Here is an email we received from the British authorities related to a recent, similar case:
… The CAA can no longer accept your complaint about your airline and we believe the ADR provider is better placed to handle your complaint as your airline has agreed to be bound by the ADR provider’s decision as long as you accept it; which we cannot provide.
Should you wish to proceed with your complaint against the airline, we request you contact Centre for Effective Dispute Resolution (CEDR) at:
Centre for Effective Dispute Resolution (CEDR), International Dispute Resolution Centre
70 Fleet Street, London EC4Y 1EU
Should you wish to know more about Alternative Dispute Resolution, the CAA website provides additional information about the ADR scheme.
Shared Service Centre – Aviation Services
Passenger Advice and Complaints Team (PACT), Civil Aviation Authority
Keep in mind before one can use the CEDR process the passenger is required to attempt to have the matter resolved with the airline directly and there needs to be a paper/email trail where communication can be proven later. Keep photos, copies and screenshots of everything in such a case!
Seems that British Airways has acknowledged that they screwed up because why would they have otherwise offered 188 GBP on the spot? That is basically less than 63 pounds per person. Over the past 12 months we have featured a couple cases where BA refused to offer proper compensation as required by law including several cases where a downgrade occurred and it appeared that BA gate agents singled out passengers by ethnicity (Chinese in that case). Here it seems like they targeted disabled passengers.

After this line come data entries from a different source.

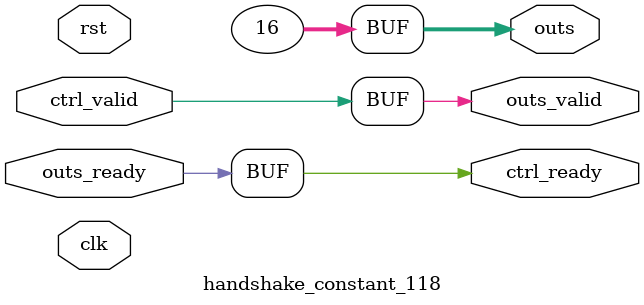
<source format=v>
`timescale 1ns / 1ps
module handshake_constant_118 #(
  parameter DATA_WIDTH = 32  // Default set to 32 bits
) (
  input                       clk,
  input                       rst,
  // Input Channel
  input                       ctrl_valid,
  output                      ctrl_ready,
  // Output Channel
  output [DATA_WIDTH - 1 : 0] outs,
  output                      outs_valid,
  input                       outs_ready
);
  assign outs       = 6'b010000;
  assign outs_valid = ctrl_valid;
  assign ctrl_ready = outs_ready;

endmodule

</source>
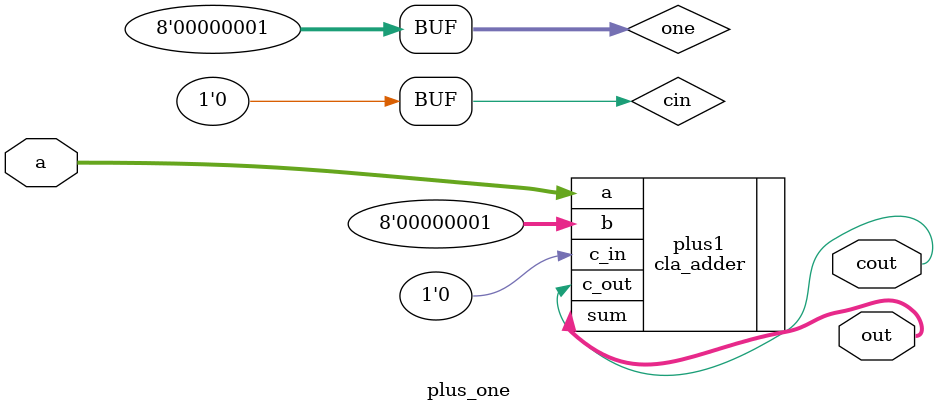
<source format=v>
`timescale 1ns / 1ps


module plus_one(
    input [7:0] a,
    output cout,
    output [7:0] out
    );
    wire [7:0] one ;
    wire cin;
    assign one = 8'b00000001;
    assign cin = 0;
    
    cla_adder plus1 (.a(a),.b(one),.c_in(cin), .c_out(cout), .sum(out));
    
endmodule

</source>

The reader could have requested British Airways to move them to other airline and/or to business class. I do understand that making these requests on the sport can be difficult and BA could be less than accommodating as well.
Obliviously nothing will compensate for the loss time in Singapore due to uncomfortable travel in economy. I hope that the reader is able to put some more cash in their pockets by following my advice above and go after BA.